Record extracts:
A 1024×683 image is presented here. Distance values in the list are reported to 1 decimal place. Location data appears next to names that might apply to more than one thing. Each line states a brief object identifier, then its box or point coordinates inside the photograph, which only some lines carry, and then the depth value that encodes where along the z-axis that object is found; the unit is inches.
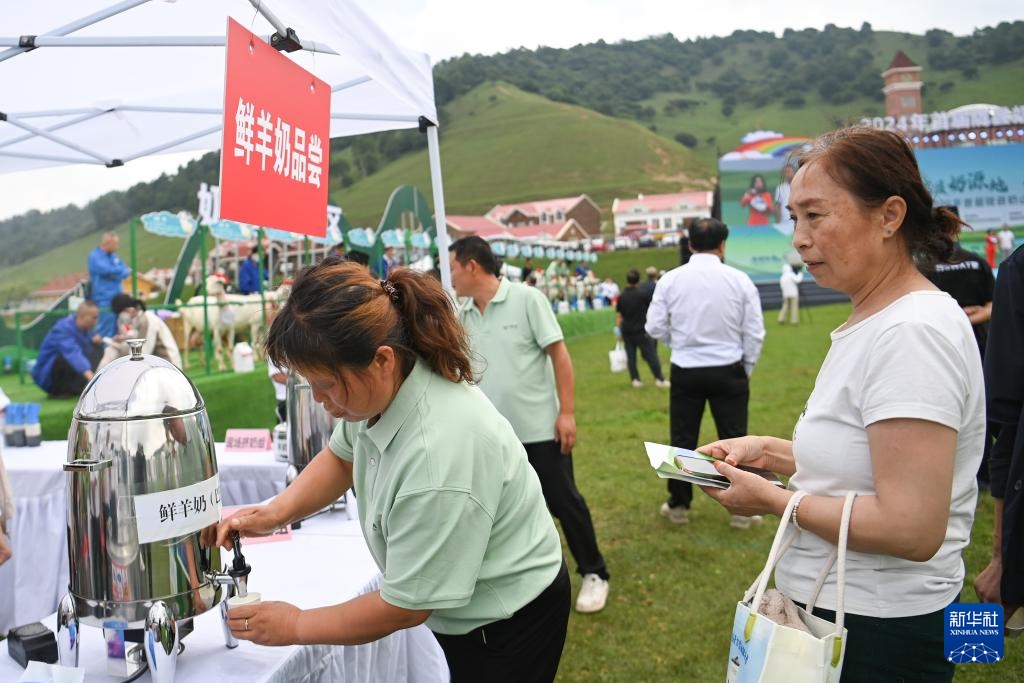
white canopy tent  100.0
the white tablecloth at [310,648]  49.3
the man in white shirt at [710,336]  152.9
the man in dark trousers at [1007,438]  57.5
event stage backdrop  1189.0
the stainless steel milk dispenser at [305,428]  83.7
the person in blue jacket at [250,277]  420.5
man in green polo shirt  122.0
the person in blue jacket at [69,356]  297.0
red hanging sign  68.5
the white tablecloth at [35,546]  120.2
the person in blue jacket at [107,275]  326.0
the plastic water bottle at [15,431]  137.9
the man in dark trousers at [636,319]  356.5
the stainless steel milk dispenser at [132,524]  46.4
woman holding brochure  40.1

Problem details:
Using the records above, please repeat the line with "the plastic water" and every line after it exactly, and give no other text.

Answer to this task:
the plastic water bottle at [15,431]  137.9
the man in dark trousers at [636,319]  356.5
the stainless steel milk dispenser at [132,524]  46.4
woman holding brochure  40.1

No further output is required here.